11 Responses to “BLM Releases Statement About “Honey Bandit” September 10, 2010”

  1. Morgan Griffith said

    Here’s the BLM trying to CYA. Sorry their vet reports seem to indicate a sequence of events that is disturbing to say the least.

    • Morgan,
      I still don’t know quite what to make of this situation. While yes, it is possible for stress to induce a biological response in the mare that would cause her to cease lactating, it seems odd to me that she would then bite her foal when he tried to nurse.
      Now, if he had attempted to nurse from other mares after she’d gone dry, then I could see the bites from them and their foals. But it also seems likely to me that the dam would at least try to defend her foal from such attacks.
      I dunno. So many things are happening at once right now.
      I don’t think this is all just CYA. I think this is them fulfilling their job duties, but I don’t think it’s CYA just because what good will it do?

      • Morgan Griffith said

        Seems to me that when they should have been doing their job is when the vet noted that HB was losing weight. Why did a visitor to the facility see this right away and they didn’t. Just seems too convenient to me. I see their statement and the timing of their statement as nothing more than PR (they are after all the ones that hired a PR firm) to try and get out from under having mismanaged HB. My thoughts is that instead of relying on one vet to try to medically manage hundreds of traumatized horses–difficult for any medical professional, that they could look into bringing on student vets or techs or something that place more trained eyes on the ground. Then perhaps we wouldn’t have these type of stories.

        • said

          Agreed on the more eyes on the ground vs 1 vet. I am still confused about the time though… I had read on one of HB’s updates that when Palomino arrived, she heard the foal – not that she found him and alerted staff – and that the staff was aware of the situation when she arrived and were trying to decide the best course of action. Then Palomino arrived – talk about answered horsey prayers!
          And I am still trying to figure out who the PR firm is that I keep hearing about. When were they hired? Who are they?
          (Wow, I either need more coffee or more sleep LOL!)
          Sent from my Verizon Wireless BlackBerry

          • Morgan Griffith said

            I’ll have to look back for a bit, somewhere I have the name of the PR firm. I don’t know if I have the contract date but I might. Get back to ya on that one.

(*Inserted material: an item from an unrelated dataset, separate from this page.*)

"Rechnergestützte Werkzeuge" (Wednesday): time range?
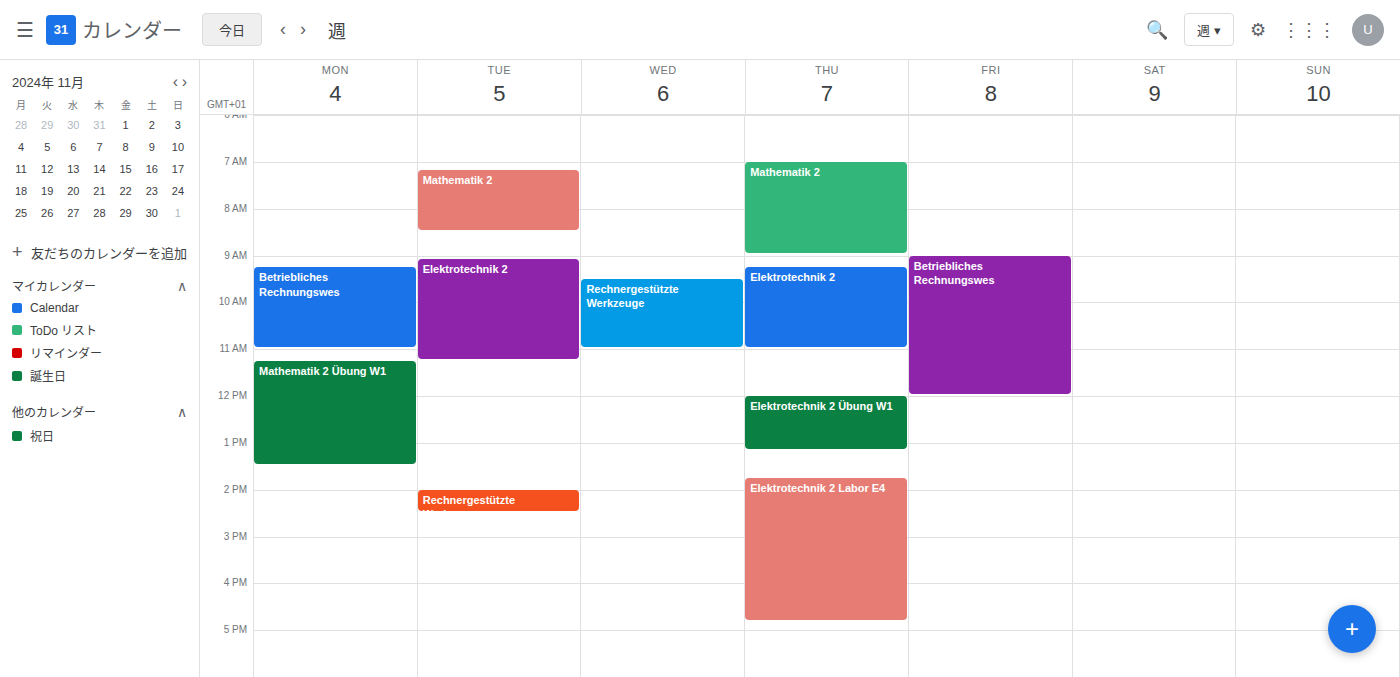
9:30 AM to 11:00 AMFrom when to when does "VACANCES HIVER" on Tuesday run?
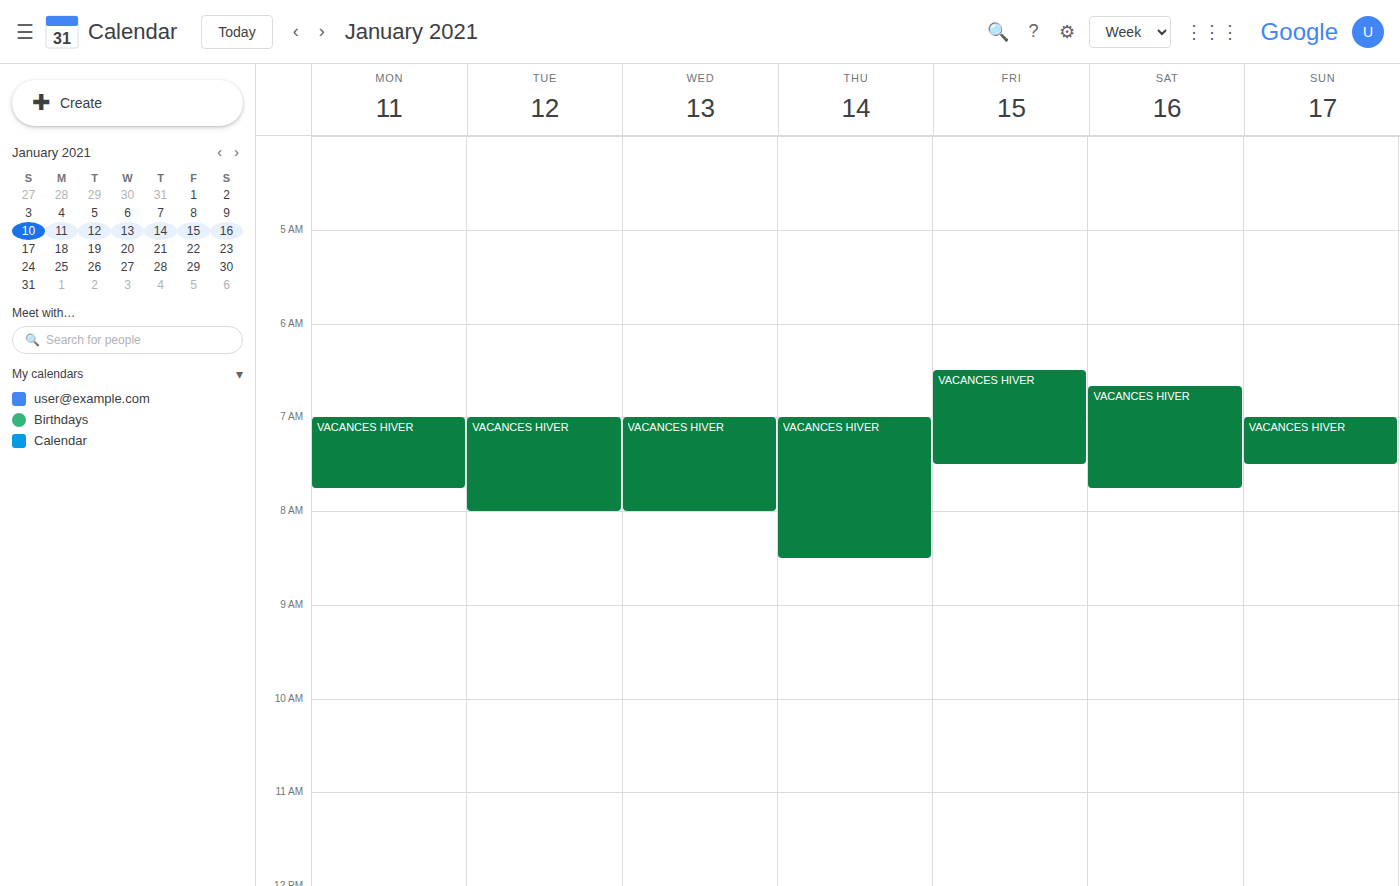
7:00 AM to 8:00 AM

          • Morgan Griffith said

            Kearns & West–hired obstensibly to help push through the Salazar plan. Here’s their info

          • I thought that they were hired during the Environmental Conflict Resolution plan to help with the Denver meeting’s preparation?

          • sandra longley said

            Yes we all thought they were hired with taxpayer dollars to actually supply a resolution process to the standoff between the BLM and outraged taxpayers..but it turns was a PR move to try and show congress they were attempting to resolve the conflict..and taxpayers..payed their own way to the meeting to participate in yet another meaningless CYA facade

          • said

            Ah… Got it.
            Are they still in contract with BLM?

          • Morgan Griffith said

            I don’t know if they are still contracted with BLM or what exactly is the scope of their contract. I plan on asking the BLM but what do you think are the chances that I will get a straight answer? I was under the impression that the scope of their activities was larger than just the meeting, which could have just as easily been hosted by any BLM employee–listening to the podcast there was much valuable input but look out any window? Seen any of the ideas presented even show a glimmer of being acted upon?

  2. I found in a BLM contract bid announcement for long term holding that the contractor is required by BLM to observe the horses at minimum of once a week. This is for geldings and mares. Most people I know that care about their animals observe them several times a day or at feeding time. Mares and foals rounded up and placed in close quarters should be observed throughout the day. It just appears that the BLM isn’t doing the job or frankly that they don’t really care. And then they spend our good money on a Public Relations firm to make it “appear” all better.